I hope one of you can help me - I have been trying loads of different ways of doing this and can't seem to find the right answer. I am fairly new to R, but have been writing a script to format some data that I have. Ultimately, I will want to run this script weekly as the data comes in.
I have a list of breed codes (1 - 80) many of which (but not all) have a corresponding 3 character country (eg. GBR or NLD etc). What I want to do is to create a new colum in my data from which has the country code in, which corresponds to the breed code.
One of the problems I'm having is that not all of the numbers (1 - 80) have a corresponding country code. So I can't create a vector with them all in as they are not of the same type.
If there is no associated country code, I would like the country code to be the number of the breed code. For example, breed code 6 has no associated country, so I woud want "6" to populate the relevant field in my new sire_country column.
In case it helps, I have added the script I have been trying to use, to no avail!

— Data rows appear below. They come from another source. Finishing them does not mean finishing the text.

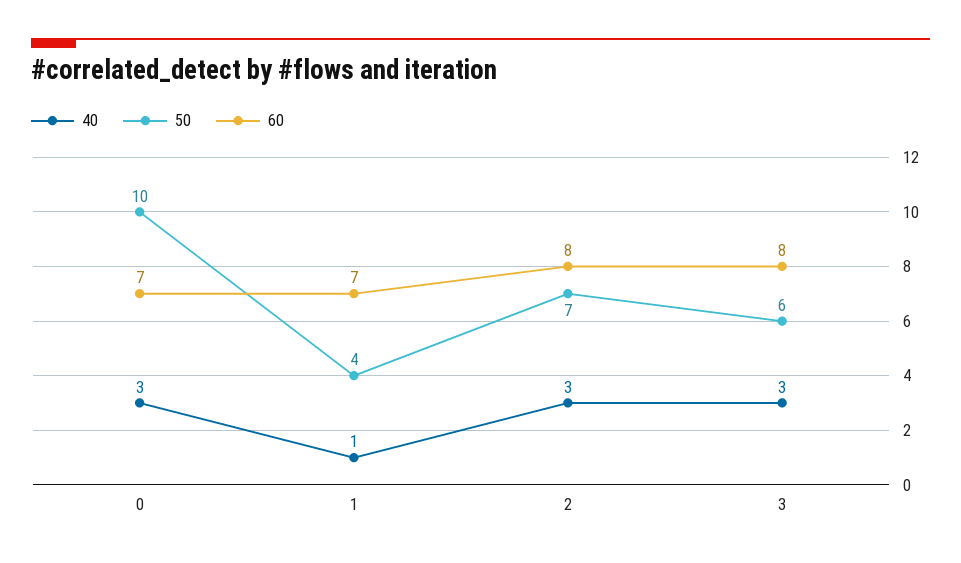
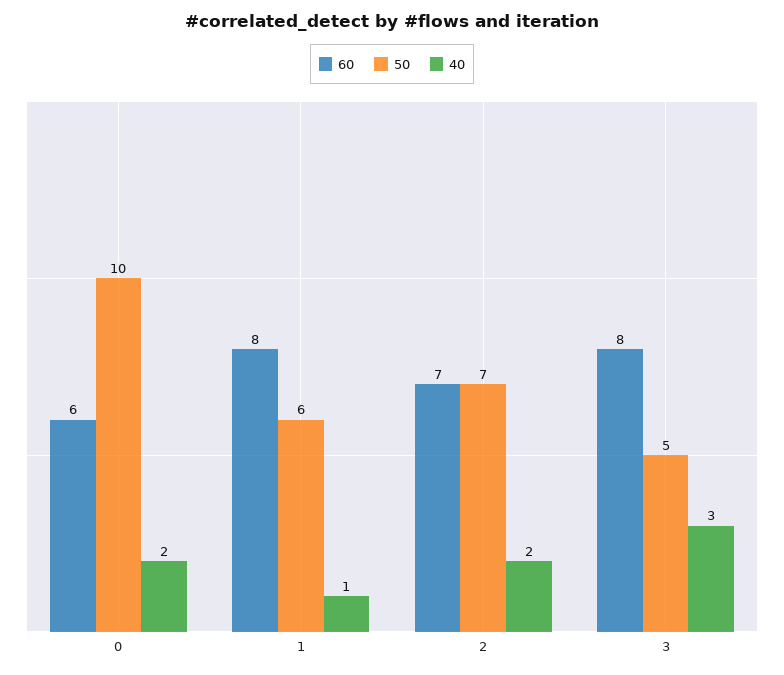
40, 0: 3 -> 2
60, 0: 7 -> 6
50, 1: 4 -> 6
60, 1: 7 -> 8
40, 2: 3 -> 2
60, 2: 8 -> 7
50, 3: 6 -> 5

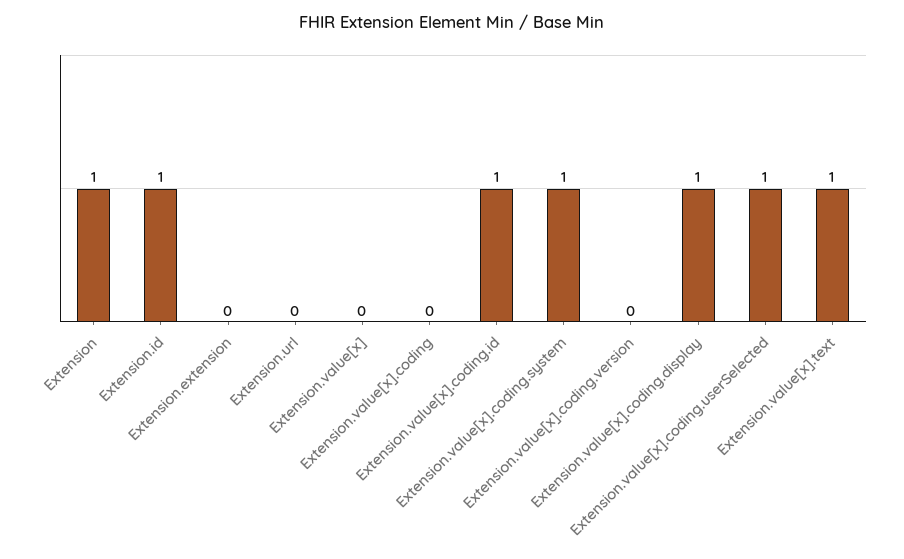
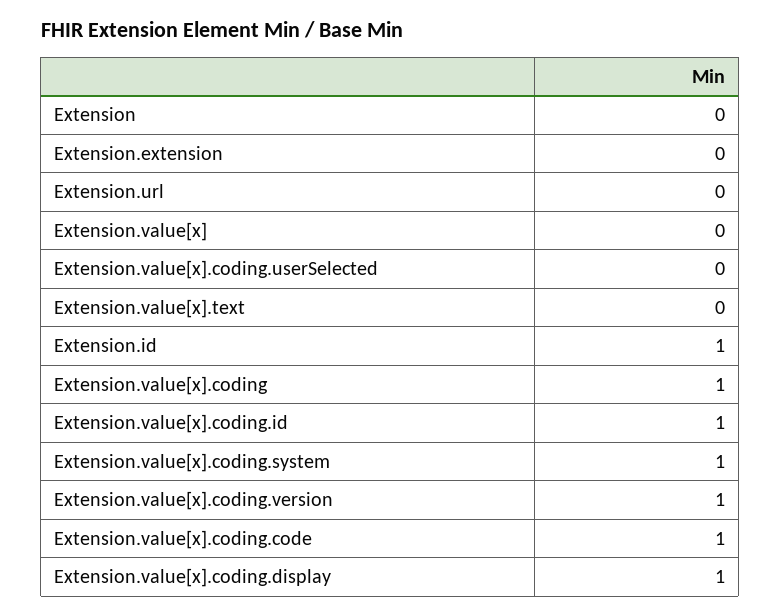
Extension: 1 -> 0
Extension.value[x].coding: 0 -> 1
Extension.value[x].coding.version: 0 -> 1
Extension.value[x].coding.userSelected: 1 -> 0
Extension.value[x].text: 1 -> 0
Extension.value[x].coding.code: none -> 1

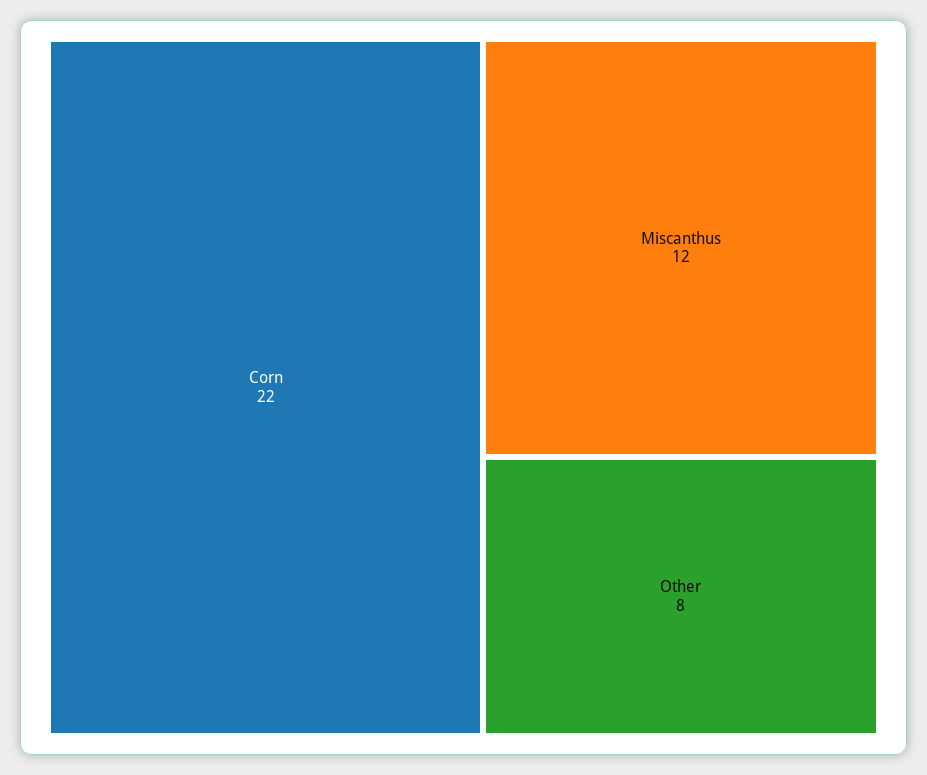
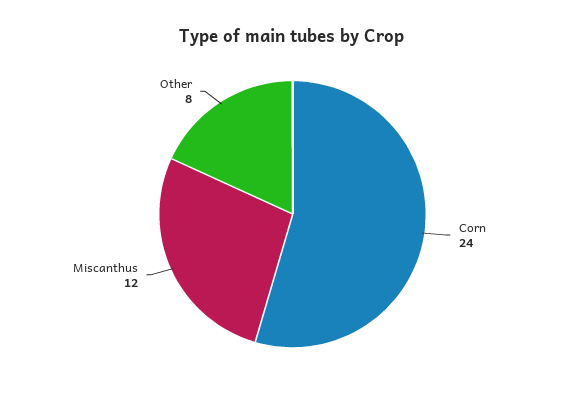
Corn: 22 -> 24

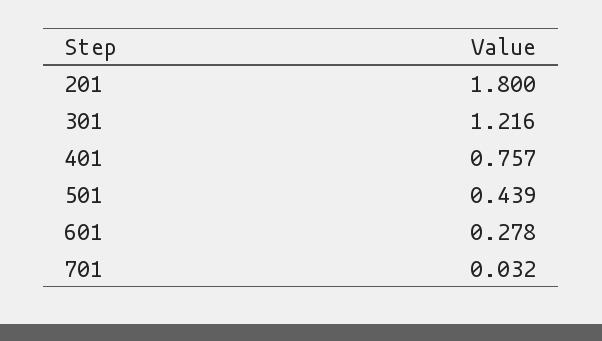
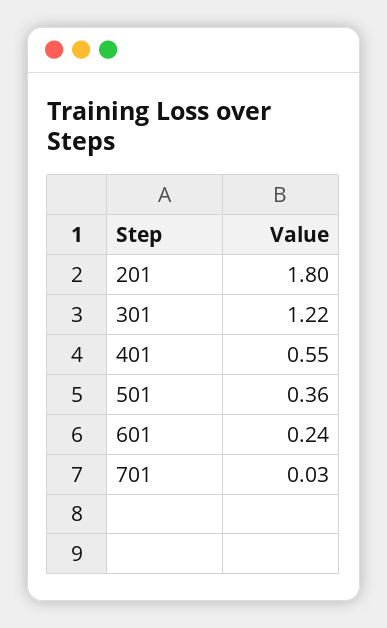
401: 0.757 -> 0.55
501: 0.439 -> 0.36
601: 0.278 -> 0.24

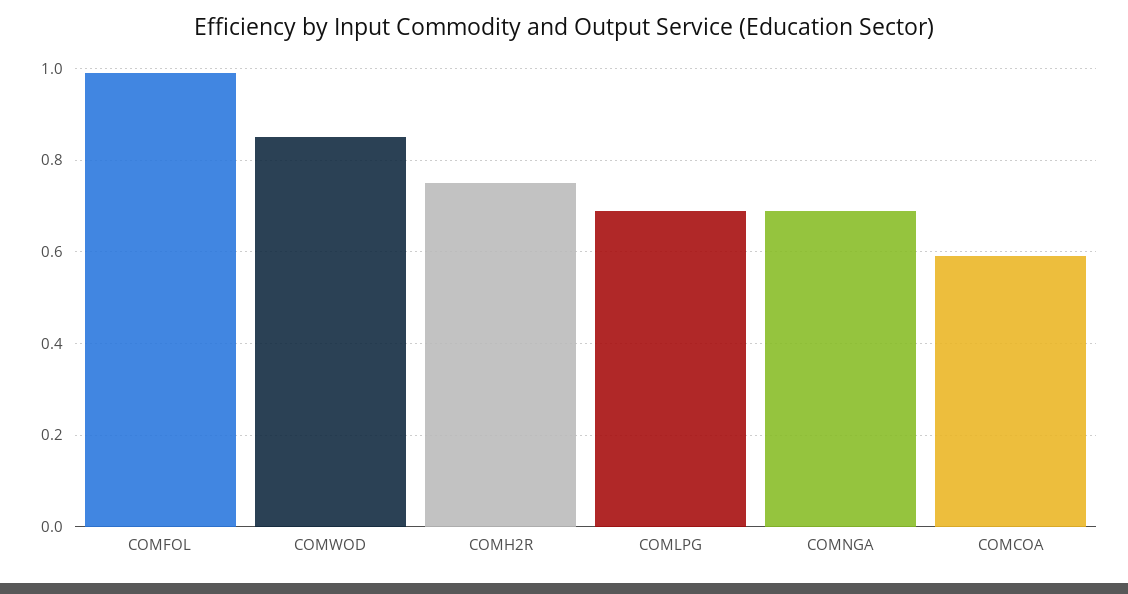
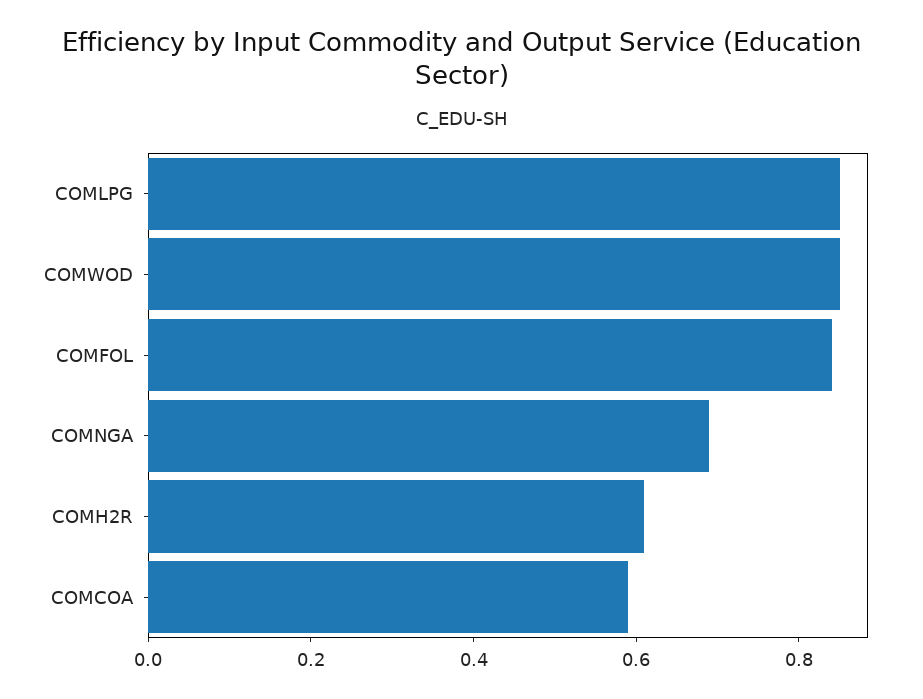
COMFOL: 1 -> 0.85
COMH2R: 0.75 -> 0.6
COMLPG: 0.7 -> 0.85

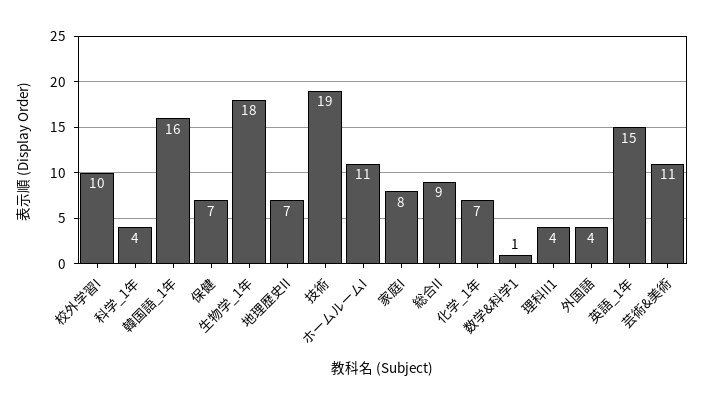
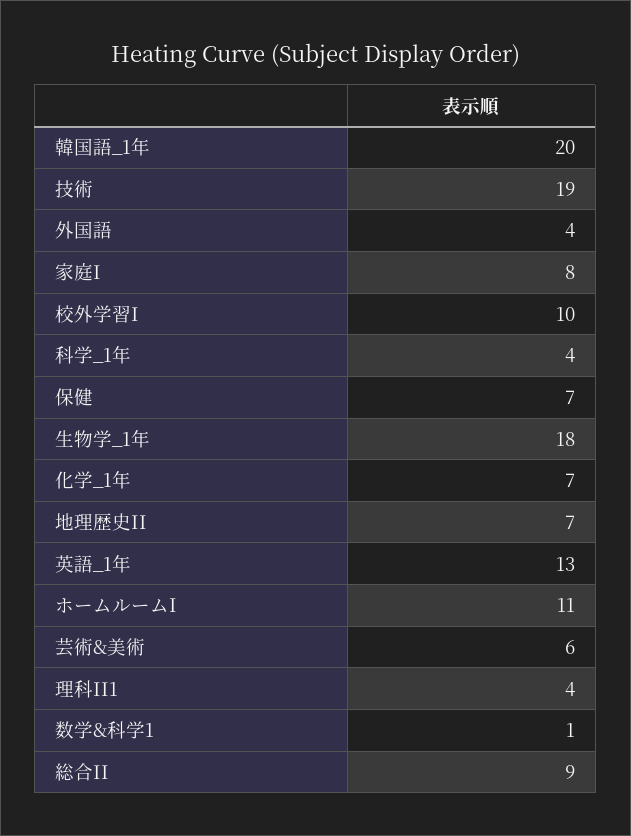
韓国語_1年: 16 -> 20
英語_1年: 15 -> 13
芸術&美術: 11 -> 6

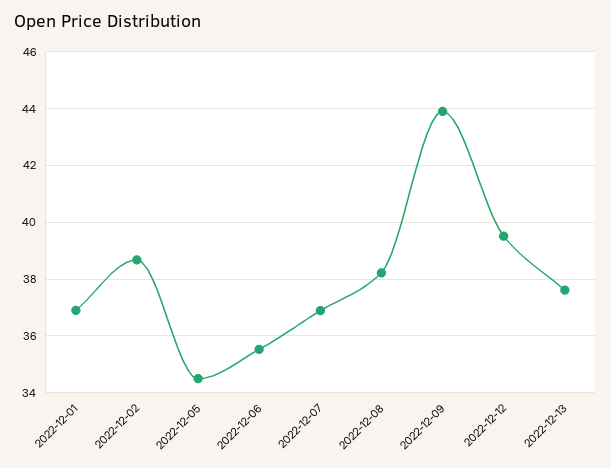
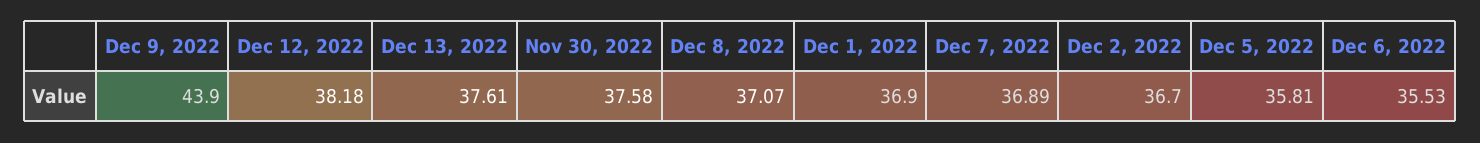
2022-12-02: 38.75 -> 36.7
2022-12-05: 34.5 -> 35.81
2022-12-08: 38.25 -> 37.07
2022-12-12: 39.5 -> 38.18
Nov 30, 2022: none -> 37.58

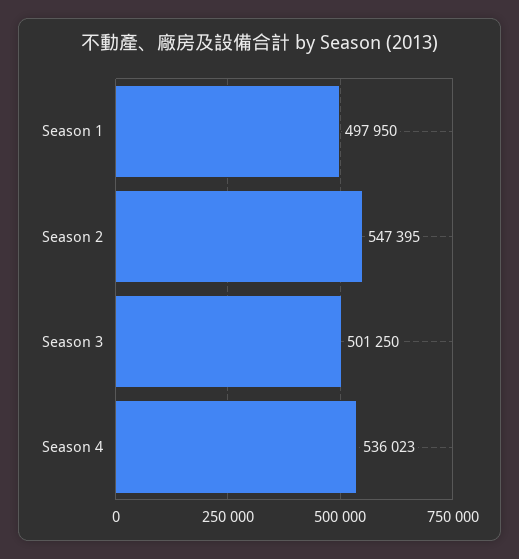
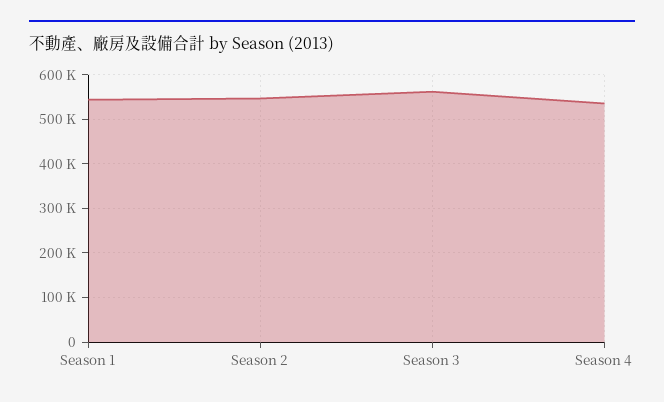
Season 1: 497950 -> 540000
Season 3: 501250 -> 560000

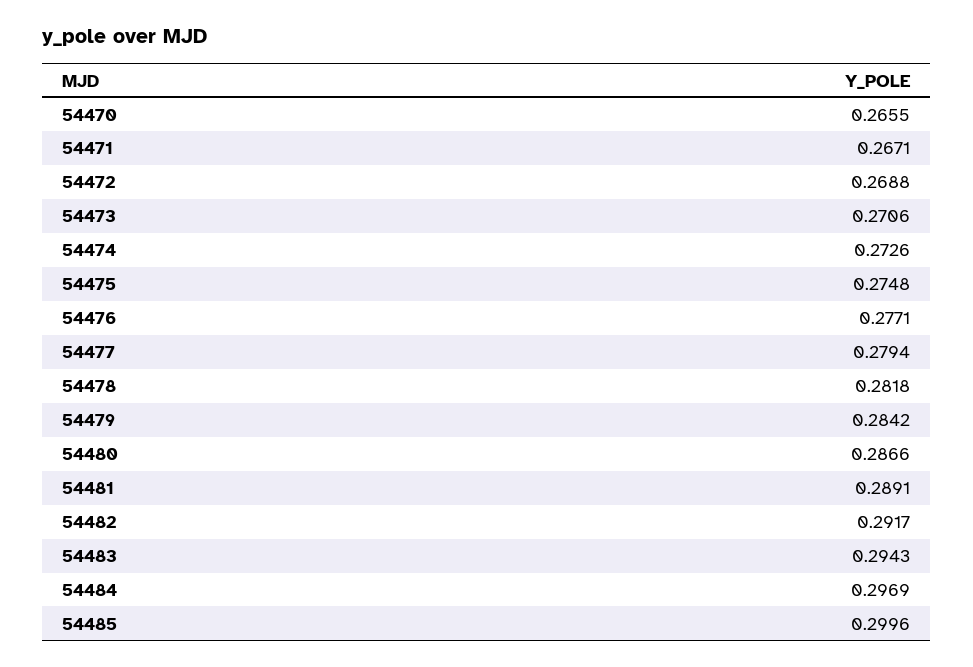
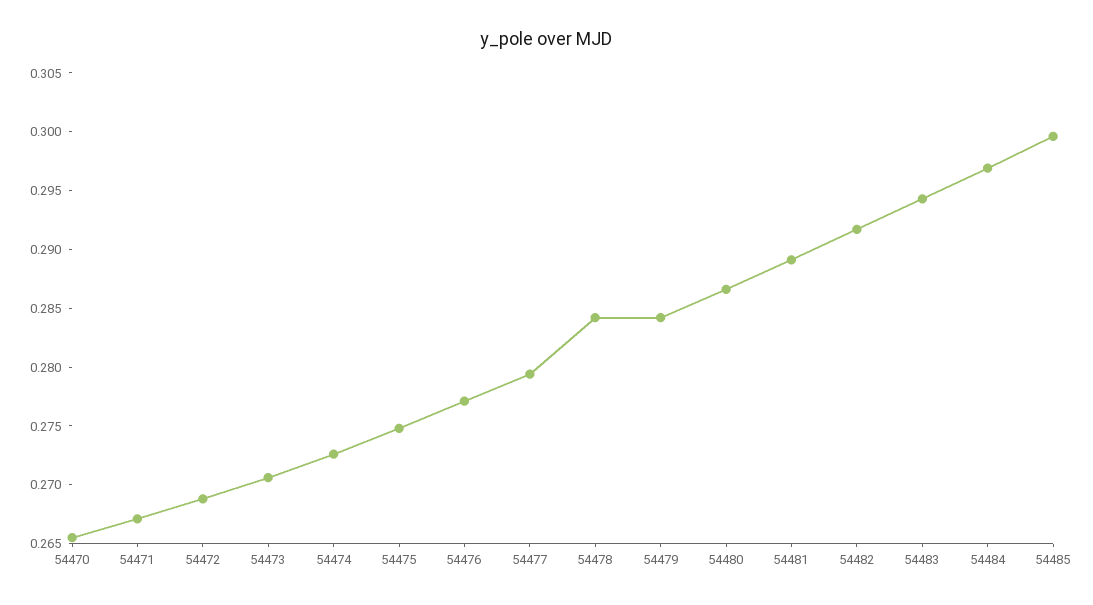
54478: 0.2818 -> 0.284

#denoting country codes for breed codes 1-80
breed_country<-c("GBR", "GBR", "GBR", "GBR", "GBR", "6", "GBR", "8", "9",
"10",
"11", "GBR", "NZL", "GBR", "GBR", "16", "DNK", "18", "19", "GBR", "21",
"GBR",
"23", "24", "25", "26", "CHE", "28", "29", "30", "31", "32", "33", "34",
"35",
"36", "37", "38", "39", "40", "41", "42", "CZE", "44", "45", "IRL", "AUS",
"POL", "DEU", "50", "51", "SWE", "DEU", "ESP", "55", "56", "57", "58",
"SWE",
"DEU", "DNK", "NZL", "NLD", "CAN", "USA", "66", "67", "68", "USA", "70",
"FRA",
"ITA", "FIN", "JEY", "GGY", "76", "NOR", "78", "79", "80")
breed_id<-c("Sire.Breed")
sire_country<-breed_country[breed_id]
sire_country[is.na("Sire.ID")]<-""
#the output looks like
sire_country
[1] NA
#when I add sire_country to my data frame, I get
sire_country
1 <NA>
2 <NA>
3 <NA>
4 <NA>
5 <NA>
6 <NA>
7 <NA>
8 <NA>
9 <NA>
10 <NA>
11 <NA>
12 <NA>
13 <NA>
14 <NA>
15 <NA>
# "Sire.Breed" is a column containing numerical breed codes in the data
frame: df
# sire_country is what I want the new column with the country codes in to be
called
# if there is no "Sire.ID" present, I want the field to remain blank - I
have used this function elsewhere and it work fine
My data is read from a .csv file. Unfortunately I can not post it, as it is confidential. But a fictional example would be:
animal name breed Mother Father ID Company DOB
1 Alice 2 Vera Tom 123456789012 Heinz 12/05/2017
2 Kate 63 Lucy Jack 123456987147 Google 03/06/2017
(I can't format the table better, sorry)
Then I would want country code, which relates to the breed (2 or 63 in this case) to be added at the end like so:
animal name breed Mother Father ID Company DOB Country
1 Alice 2 Vera Tom 123456789012 Heinz 12/05/2017 GBR
2 Kate 63 Lucy Jack 123456987147 Google 03/06/2017 NLD
Apologies if I have used the wrong language throughout this, I'm still learning! Any help you can give me would be very much appreciated.
Thank you!